··· PASSAGE TO READ

Active vibration damper improves performance and reduces drilling costs

The new tool improves drilling efficiency. 

Mark E. Wassell and Martin E. Cobern, APS Technology Inc.; Vishal Saheta and Arifin Purwanto, Smith International; and Mandy Cepeda, Rocky Mountain Oilfield Testing Center

A novel tool designed to detect and react to drillbit vibration was tested at the Rocky Mountain Oilfield Testing Center (RMOTC), located in Teapot Dome Oil Field, also known as Naval Petroleum Reserve No. 3 (NPR-3), near Casper, Wyoming. This new tool, the Active Vibration Damper (AVD), developed by APS Technology, Inc., monitors vibrations in the BHA and adjusts the damping coefficient to reduce them. This was the first field test of the device, which had previously been tested at a drilling laboratory.¹

INTRODUCTION

The AVD was developed under contract with the US Department of Energy Deep Trek Program. Smith Services is the commercial partner and collaborator in the testing and potential commercialization of the tool. Smith and APS partnered with RMOTC to conduct a test of the AVD in a field with an extensive drilling history for comparison.

The RMOTC tests showed the AVD improves drilling economics in two areas: It increases ROP while minimizing vibration. The AVD measures and adjusts the stiffness of the BHA in response to changes in load variations while drilling. This helps maintain constant Weight On Bit (WOB) and improves the cutting efficiency of the bit, increasing the Rate Of Penetration (ROP). The AVD also reduces drillstring vibrations. By reducing the vibration that can damage the bit and other drillstring components, the AVD allows longer bit runs and reduces unplanned trips.

Axial vibrations cause significant fluctuations in WOB and even bit bounce. Optimum damping provides a more consistent WOB, which results in less cutter breakage and wear, and therefore higher ROP and longer bit life. Vibration can also be detrimental to the longevity of drillstring components, like the MWD/LWD electronics, and can damage rotary connections.

As was seen in these tests, lateral vibrations caused by the rotating drillstring can transform into axial vibrations. This is an important finding regarding the mechanism of vibration damage to the bit. This leads to bearing problems and broken or lost teeth. The rocking action also creates higher side impact loads, which accelerates gage wear in abrasive formations. Lateral vibrations typically have a significantly greater magnitude than axial vibrations, and the AVD helps to decouple the two.

DESCRIPTION OF THE AVD

The AVD tool performs like the active shock absorber on high-end sports cars.² The lower end looks very much like a conventional shock sub with a Belleville spring stack and radial and torsional bearings. The upper module contains electronics that measure the mandrel movements and adjusts the electrical current level in the damper module in response to them. The center module houses the damper. The damper module has two chambers separated by a restriction surrounded by a series of electric coils, Fig. 1. A MagnetoRheological Fluid (MRF) is used as the damper fluid. As the electrical current to the coils increases, the magnetic field in the damper gets stronger, this, in turn, increases the viscosity of the MRF, thereby increasing the dynamic stiffness of the tool. Laboratory tests showed that the dynamic stiffness can be varied by a factor of 7:1, resulting in a range of effective dynamic spring rate of the tool between 15,000 lb/in. and 98,800 lb/in.³

FIELD TEST

The intent of the field test was to determine how different levels of damping affected the ROP so that the computerized damper algorithm could be refined. A test matrix called for varying the WOB, rotary speed and damping while drilling through a known interval of formations. The WOBs were 15,000, 25,000 and 35,000 lb. The rotational speeds were 60, 80 and 100 rpm. The AVD damping levels were off, one-third power, two-thirds power and full power. Finally, a closed-loop algorithm was used that varied the power based on the current measured; such an algorithm is used in the commercial tool.

······
··· STUDY MATERIAL

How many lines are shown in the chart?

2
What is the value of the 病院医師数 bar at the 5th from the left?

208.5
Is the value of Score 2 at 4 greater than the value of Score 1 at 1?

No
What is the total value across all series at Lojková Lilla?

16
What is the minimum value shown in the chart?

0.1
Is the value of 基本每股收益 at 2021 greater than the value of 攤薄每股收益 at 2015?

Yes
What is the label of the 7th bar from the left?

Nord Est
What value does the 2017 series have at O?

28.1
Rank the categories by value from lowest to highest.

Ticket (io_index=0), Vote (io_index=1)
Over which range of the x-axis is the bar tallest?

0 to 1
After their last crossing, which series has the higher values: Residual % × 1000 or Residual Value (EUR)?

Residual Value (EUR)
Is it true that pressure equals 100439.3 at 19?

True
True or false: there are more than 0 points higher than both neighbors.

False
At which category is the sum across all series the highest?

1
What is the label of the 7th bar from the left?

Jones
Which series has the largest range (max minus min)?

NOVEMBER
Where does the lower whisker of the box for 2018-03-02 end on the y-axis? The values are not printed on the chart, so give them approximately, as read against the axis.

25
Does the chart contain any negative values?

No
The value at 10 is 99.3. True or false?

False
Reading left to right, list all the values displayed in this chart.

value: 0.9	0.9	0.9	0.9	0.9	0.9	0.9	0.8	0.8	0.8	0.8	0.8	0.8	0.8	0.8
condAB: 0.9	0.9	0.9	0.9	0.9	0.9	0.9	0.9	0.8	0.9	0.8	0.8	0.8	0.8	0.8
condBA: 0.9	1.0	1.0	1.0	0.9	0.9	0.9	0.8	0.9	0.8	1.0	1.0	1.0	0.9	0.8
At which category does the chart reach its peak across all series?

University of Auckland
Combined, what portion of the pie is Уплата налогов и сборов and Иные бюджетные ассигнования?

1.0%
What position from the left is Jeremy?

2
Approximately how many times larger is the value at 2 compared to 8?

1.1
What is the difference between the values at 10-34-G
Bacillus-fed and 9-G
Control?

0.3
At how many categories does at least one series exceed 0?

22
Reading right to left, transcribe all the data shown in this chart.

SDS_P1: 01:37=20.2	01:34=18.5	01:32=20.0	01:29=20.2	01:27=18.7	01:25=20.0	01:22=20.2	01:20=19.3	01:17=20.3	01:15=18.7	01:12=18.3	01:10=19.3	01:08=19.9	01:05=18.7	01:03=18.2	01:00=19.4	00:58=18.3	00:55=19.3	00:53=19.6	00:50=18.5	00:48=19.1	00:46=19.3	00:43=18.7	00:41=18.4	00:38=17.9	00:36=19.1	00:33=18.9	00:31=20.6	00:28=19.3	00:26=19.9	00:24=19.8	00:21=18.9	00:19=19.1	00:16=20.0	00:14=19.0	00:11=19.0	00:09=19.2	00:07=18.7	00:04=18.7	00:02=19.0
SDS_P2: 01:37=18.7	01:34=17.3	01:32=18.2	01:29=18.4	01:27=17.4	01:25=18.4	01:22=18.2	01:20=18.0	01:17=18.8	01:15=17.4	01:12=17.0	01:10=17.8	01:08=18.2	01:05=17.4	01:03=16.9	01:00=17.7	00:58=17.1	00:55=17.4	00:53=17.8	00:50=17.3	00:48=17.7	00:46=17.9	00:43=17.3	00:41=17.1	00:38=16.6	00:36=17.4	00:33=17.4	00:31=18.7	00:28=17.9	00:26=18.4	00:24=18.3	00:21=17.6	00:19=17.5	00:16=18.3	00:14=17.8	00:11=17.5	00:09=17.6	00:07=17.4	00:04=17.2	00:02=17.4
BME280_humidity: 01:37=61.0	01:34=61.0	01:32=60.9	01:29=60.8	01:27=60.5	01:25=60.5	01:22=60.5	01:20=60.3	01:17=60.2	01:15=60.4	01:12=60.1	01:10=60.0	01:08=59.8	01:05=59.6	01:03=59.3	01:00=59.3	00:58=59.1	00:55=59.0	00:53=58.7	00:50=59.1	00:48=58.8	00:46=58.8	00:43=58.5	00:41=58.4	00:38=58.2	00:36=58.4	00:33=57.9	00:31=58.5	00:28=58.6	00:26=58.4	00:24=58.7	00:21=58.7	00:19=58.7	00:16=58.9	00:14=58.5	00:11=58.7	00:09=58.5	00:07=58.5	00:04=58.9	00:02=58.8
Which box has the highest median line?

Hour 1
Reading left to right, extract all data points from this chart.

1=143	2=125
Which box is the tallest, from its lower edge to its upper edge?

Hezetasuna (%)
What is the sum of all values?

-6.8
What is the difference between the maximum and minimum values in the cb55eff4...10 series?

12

······

Write the next part of the article on the active vibration damper above, picking up right after its last sentence.

The field test took place at Well 45-4-X-21 at NPR-3 in July 2007. Based on offset well information, the interval drilled is known for hard drilling conditions that produce significant drillstring vibration. The interval consisted of shale and siltstone. The typical ROP for this interval is 5-15 ft/hr. A “slick” BHA was chosen to encourage high levels of drillstring vibration, Table 1. (A baseline test was also run without the AVD in the BHA.)

TABLE 1. Field test bottomhole assembly

Downhole data measurements were made using two Vibration Monitoring Subs (VMS).4 Each sub measured and recorded the vibration in three orthogonal orientations: one axial and two transverse. The tool recorded the maximum and Root Mean Squared (RMS) vibration levels for each of the three accelerometers every 4 sec. for downloading at the surface after each test run. It also stored four detailed burst data records. These burst records (20-sec. raw data samples recorded at 1,000 Hz) were triggered when vibration levels exceed the thresholds of 10, 25, 50 and 75 g.

The BHA also included an MWD tool with gamma to correlate the changes in formation to the offset wells. It also was used to measure the directional control of the BHA. Surface measurements recorded the RPM, WOB and ROP vs. depth during the test. The AVD tool’s damping level could be set at the surface and changed while downhole using a time-based flow control method.

RESULTS

Normalized ROP and vibration data were examined.

Normalized ROP test results. The data was analyzed by Smith Technologies using its proprietary analysis tools that utilize the input drilling variables on a real time basis, with offset well and test well logs, to calculate the unconfined compressive strength of the rock on a foot-by-foot basis. This allowed the company to normalize as many variables as possible and isolate the impact of the AVD had on the drilling outcome, expressed as Normalized ROP (NROP).

Results showed that the damping levels had a significant influence on the differential NROP. With the optimal damping, the AVD increased NROP up to 73% in the softer formations and 29% for harder formations, Fig. 2. Conversely, when the damping was less than optimal, drilling performance suffered and in some instances resulted in an NROP less than those achieved without the AVD. While these measurements over a short interval may not be typical, they do illustrate the potential value of this tool.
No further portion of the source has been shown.